Plaintiffs have not shown that UFA's and Sportsman's positions are inconsistent. The mere contention that Burlington's lease limits its damages for breach does not render the lease "central" to Plaintiffs' substantive claims for tortious interference and fraudulent transfer. See Seattle First Nat. Bank, 804 P.2d at 1270. Section 22.2 has no bearing on UFA or Sportsman's liability for those claims, but rather will only become relevant after a decision on liability favorable to Plaintiffs, if any, is rendered. As such, UFA and Sportsman are not equitably stopped from arguing that the claims against them do not arise under the leases. For this reason, also, Plaintiffs are not entitled to attorneys' fees from UFA or Sportsman.
H. Motion to Extend Trial Length
As a final matter, the court turns to UFA's unopposed motion to extend the trial length (Mot. to Extend). UFA requests that the court double the trial length from four to eight days on the basis that the parties did not fully grasp the complexity of the case when they originally proposed a trial length of five days. (See id.; see also Stip. (Dkt. 70.)) The Federal Rules of Civil Procedure provide that a schedule may be modified only for good cause and with the judge's consent. Fed. R. Civ. P. 16(b)(4). Because this order on the parties' motions for summary judgment substantially narrows the issues for trial, the court finds that UFA has not shown good cause to lengthen the trial. Therefore, the court DENIES UFA's motion to extend the trial length.
For the foregoing reasons, the court GRANTS in part and DENIES in part UFA's motion for partial summary judgment (Dkt. # 119). The court also GRANTS in part and DENIES in part Sportsman's motion for summary judgment (Dkt. # 117). The court GRANTS Plaintiffs' motion for partial summary judgment (Dkt. # 101). The court STRIKES Alamo, Wholesale, and Mr. Gaube's motion to join (Dkt. # 125). The court DENIES UFA's motion to extend the trial length (Dkt. # 121).
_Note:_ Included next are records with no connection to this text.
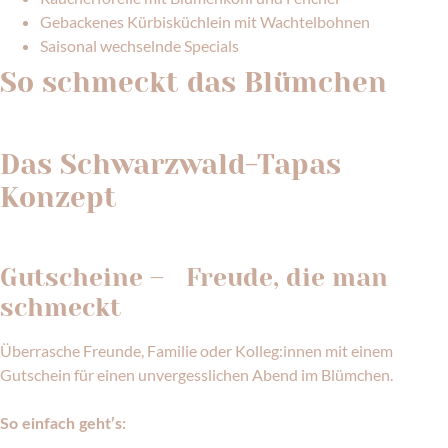
Gebackenes Kürbisküchlein mit Wachtelbohnen
Saisonal wechselnde Specials
So schmeckt das Blümchen
ZUR SPEISEKARTE
Das Schwarzwald-Tapas
Konzept
MEHR ERFAHREN
Gutscheine – Freude, die man
schmeckt
Überrasche Freunde, Familie oder Kolleg:innen mit einem
Gutschein für einen unvergesslichen Abend im Blümchen.
So einfach geht’s:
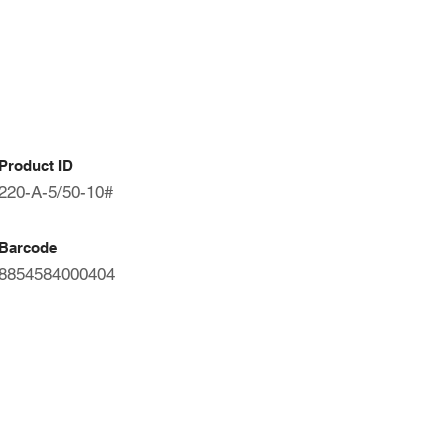
Product ID
220-A-5/50-10#
Barcode
8854584000404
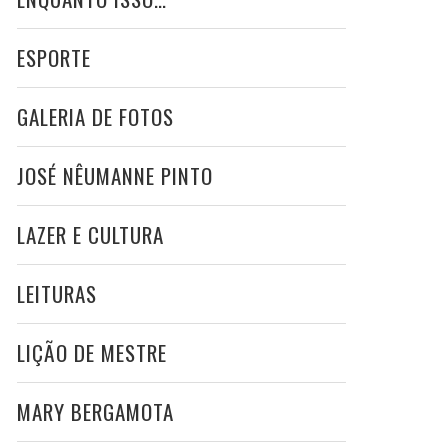
ESPORTE
GALERIA DE FOTOS
JOSÉ NÊUMANNE PINTO
LAZER E CULTURA
LEITURAS
LIÇÃO DE MESTRE
MARY BERGAMOTA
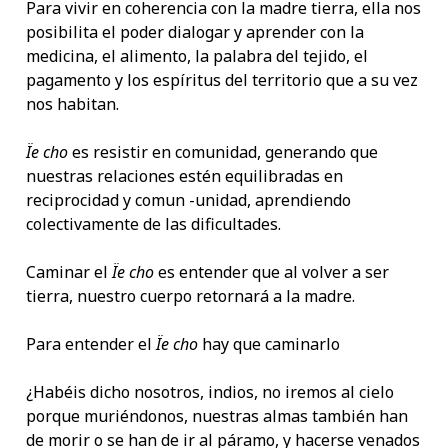
Para vivir en coherencia con la madre tierra, ella nos
posibilita el poder dialogar y aprender con la
medicina, el alimento, la palabra del tejido, el
pagamento y los espíritus del territorio que a su vez
nos habitan.
Ïe cho
es resistir en comunidad, generando que
nuestras relaciones estén equilibradas en
reciprocidad y comun -unidad, aprendiendo
colectivamente de las dificultades.
Caminar el
Ïe cho
es entender que al volver a ser
tierra, nuestro cuerpo retornará a la madre.
Para entender el
Ïe cho
hay que caminarlo
¿Habéis dicho nosotros, indios, no iremos al cielo
porque muriéndonos, nuestras almas también han
de morir o se han de ir al páramo, y hacerse venados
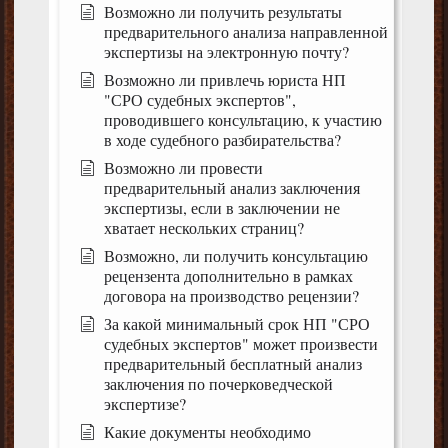
Возможно ли получить результаты
предварительного анализа направленной
экспертизы на электронную почту?
Возможно ли привлечь юриста НП
"СРО судебных экспертов",
проводившего консультацию, к участию
в ходе судебного разбирательства?
Возможно ли провести
предварительный анализ заключения
экспертизы, если в заключении не
хватает нескольких страниц?
Возможно, ли получить консультацию
рецензента дополнительно в рамках
договора на производство рецензии?
За какой минимальный срок НП "СРО
судебных экспертов" может произвести
предварительный бесплатный анализ
заключения по почерковедческой
экспертизе?
Какие документы необходимо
Finally, the court DIRECTS the clerk to SEAL the exhibit filed at docket number 118-8, and DIRECTS Sportsman to file a redacted version of this exhibit that comports with Local Rule 5.2. See Local Rules W.D. Wash. LCR 5.2.
At this point, the claims remaining for trial are: Plaintiffs' breach of contract and misrepresentation claims against Wholesale; Plaintiffs' tortious interference with contract claims against Alamo, Mr. Gaube, and UFA; and Plaintiffs' fraudulent transfer claims against all defendants. (See Am. Compl. ¶¶ 26-33.)
Dated this 28th day of January, 2015.